On choosing the best classifier architecture: in most cases, the classification with Random Forest with 100 trees presents a higher average result in the training and test set. However, considering the standard deviation, the results of the various classifiers investigated overlap. Therefore, for practical applications, it is interesting to consider an approach with fewer trees as a choice criterion, reducing the computational cost and memory occupied in the application, as we did in this work.

Considering the feature selection step: for all configurations of extracted attributes, the selection of features with PSO selected less than half of the original attributes, while the results for the training and testing and validation steps remained equivalent, with good averages and low variances.

Taking into account the difference between approaches with and without feature selection, i.e., approaches B and A, respectively: the performances were very similar and can be considered statistically equivalent, even with a significant reduction in the number of attributes, which shows that the selection of attributes was an important approach to reduce the computational complexity without significant loss of ranking performance. This is important for the implementation of the solution, especially if a client–server architecture is chosen, because if the server-side solution has little processing and memory requirement, there will be more availability of the service to support the diagnosis of COVID-19 and heart diseases by electrocardiography imaging.

In both approaches (A and B), both with 3 (screening support) and 5 (clinical diagnosis support) classes, there was no confusion in the classification of the COVID-19 class. When looking at the confusion matrices, all COVID-19 images were classified as COVID-19. However, the experimental results showed that the 5-class approach was able to achieve better classification performance than the 3-class approach. Our hypothesis is that, in the problem with 3 classes, the grouping of pathologies other than COVID-19 contributed to the worsening of the classification, due to the fact that these pathologies, i.e., abnormal heartbeat (AHB), myocardial infarction (MI), and history of MI, are quite different from each other from a physiological point of view and, therefore, in the ECG trace.

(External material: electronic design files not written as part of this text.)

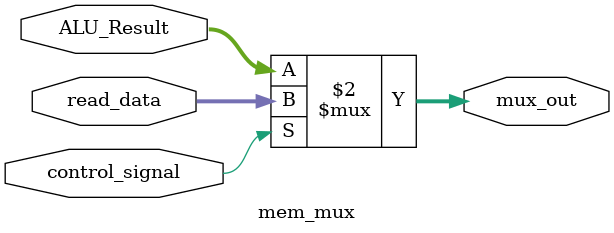
<source format=v>
module mem_mux (
    input  wire [31:0] read_data,
    input  wire [31:0] ALU_Result,
    input  wire        control_signal,   // mem_to_reg
    output wire [31:0] mux_out
);

    // mem_to_reg:
    //   0 → ALU result
    //   1 → loaded data
    assign mux_out = (control_signal == 1'b1) ? read_data : ALU_Result;

endmodule

</source>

Finally, this work showed that the influence of COVID-19 on cardiac function expressed in the electrocardiographic signal is quite considerable and distinct from changes in cardiac function caused by other heart diseases: the detection of the COVID-19 class in a classification problem with deep learning showed no confusion with any heart disease, nor with signs of healthy individuals. Thus, this research showed that the scenarios of cardiomyopathy and thromboembolism caused by COVID-19 present distinct changes in cardiac function, expressed in electrocardiography. However, the database used in this research does not present information regarding the days after infection by COVID-19. It is only reported that ECG signals are captured from patients with moderate or severe COVID-19, admitted to a semi-intensive or intensive care unit. This research also showed that it is possible to build a solution to support both the screening and the clinical diagnosis of COVID-19 in the context of emergency care from a non-invasive and technologically scalable solution, based on machine learning. This solution allows both the support of screening and clinical diagnosis and the evaluation of the treatment of patients with COVID-19 or with different heart diseases, not requiring in-depth knowledge of the interpretation of the ECG regarding the changes in cardiac function caused by COVID-19.